Aggregates
Vessel Insight apply both real time aggregation and pre-aggregation to provide performant responses to data queries used in the Aggregates, vesselsensorevents and OnGrid endpoints.
The aggregate interval options are:
1s, 5s, 10s, 1m, 5m, 10m, 1h, 6h, 1d, 1w, 1M, 3M, 1y
Real time aggregate freshness
Any aggregate levels below 5m utilize the raw data to compute the aggregates to the API consumer, thus these will always be fresh within few minutes if raw data is available.
Pre-aggregation freshness
Aggregates from 5m and up utilize the pre-aggregates which is depending on the pre-aggregation policy.

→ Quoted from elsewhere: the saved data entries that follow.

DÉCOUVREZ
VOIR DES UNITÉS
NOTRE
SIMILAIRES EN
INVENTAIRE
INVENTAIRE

Calculation of pre-aggregates are initiated on schedule every 10 minutes, and will calculate the previous 10 minute window with a 10 minute buffer offset. This means that aggregates are not generated until after 10-19 minutes for fresh data.
Lets look at a few examples:
- 5m aggregates for the period of 11:00 to 11:09. Policy starts after 10 minutes buffer time, which could be any time after 11:20 (but before 11:30), depending on system resources. Aggregates will start coming for the period 11:00 to 11:09 any time after 11:20.

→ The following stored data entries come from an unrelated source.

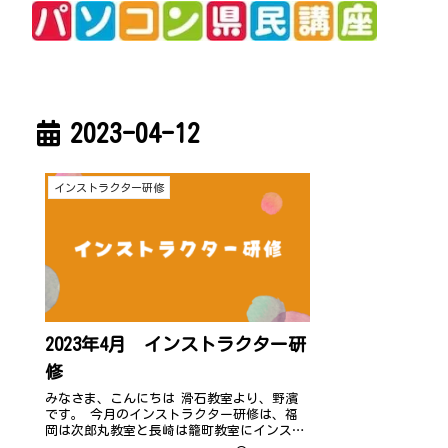
2023-04-12
インストラクター研修
2023年4月 インストラクター研
修
みなさま、こんにちは 滑石教室より、野濱
です。 今月のインストラクター研修は、福
岡は次郎丸教室と長崎は籠町教室にインスト
ラクターがそれぞれ集まり、Zoomでのリーモ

- 5m aggregates for the period of 11:00 to 11:10. Policy for 11:00 to 11:09 starts as per above example. Policy for period 11:10 and onwards starts after 10 minutes buffer time, which could be any time after 11:30 (but before 11:40), depending on system resources. Aggregates will start coming for the period 11:10 any time after 11:30.
- The same concept for freshness will apply for all aggregates above 5m
- 6h and 1d aggregates are starting from 00:00
- 1w aggregates are starting from Monday at 00:00
- 1M, 3M and 1y aggregates are starting from the 1. day of the month at 00:00
Time Weighted Average aggregate
In cases where we are interested in accumulating values from e.g. a flow rate sensor or a power sensor and the sampling frequency is irregular, the standard "Average" aggregate is not sufficient. We are providing a Time weighted average as a new aggregate in the vesselsensorevents endpoint. This new aggregate will interpolate values to ensure a proper average for accumulates. The last observed value is applied as interpolated values which is appropriate to use in cases where sensor values updates at change.

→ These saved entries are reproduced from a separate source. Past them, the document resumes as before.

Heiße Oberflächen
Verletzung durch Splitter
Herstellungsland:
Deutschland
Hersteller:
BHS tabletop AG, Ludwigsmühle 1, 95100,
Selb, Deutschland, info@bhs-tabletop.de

As an example, we will use the time information from a fictitious Voyage to get the data from a path mapped to a mass flow sensor FO_Mass_Flow
:
Curl --location 'https://api.kognif.ai/galore/v2/timeseries/vesselsensoreventsbypath'
\--header 'Ocp-Apim-Subscription-Key: [YOUR-OCP-APIM-SUBSCRIPTION-KEY]'
\--header 'Authorization: ••••••'
\--data '{<body>]}
This mass flow sensor gives us time irregular data, in this case kg/h, and we are using the preview API endpoint to get the data:
We are using a time_weighted_average aggregation to ensure we are getting values for each period within the time interval, this is how body looks like:
{
"from":"2024-11-01T01:01:01Z",
"to":"2024-11-04T10:00:30Z",
"interval":"1m",
"resamplingMethods":[
"time_weighted_average"
],
"paths":[
"/Fleet/imoxxxxxxx/Engines/Main/1/FO_Mass_Flow"
]
}
The response, shortened for readability:
{
"intervalInSeconds":60,
"resamplingMethods":[
"time_weighted_average"
],
"time":"2024-11-01T01:00:00Z",
"interval":"1m",
"columns":[
{
"path":"/Fleet/imoxxxxxxx/Engines/Main/1/FO_Mass_Flow",
"unit":"kg/h",
"samples":{
"time_Weighted_Average":[
741.6849276974416,
738.2358333333333,
"…"
],
"dataValidationErrors":{}
}
}
],
"errors":[]
}
We can now summarize all 1-hour time weighted averages and divide by 60 to get the accumulated kg.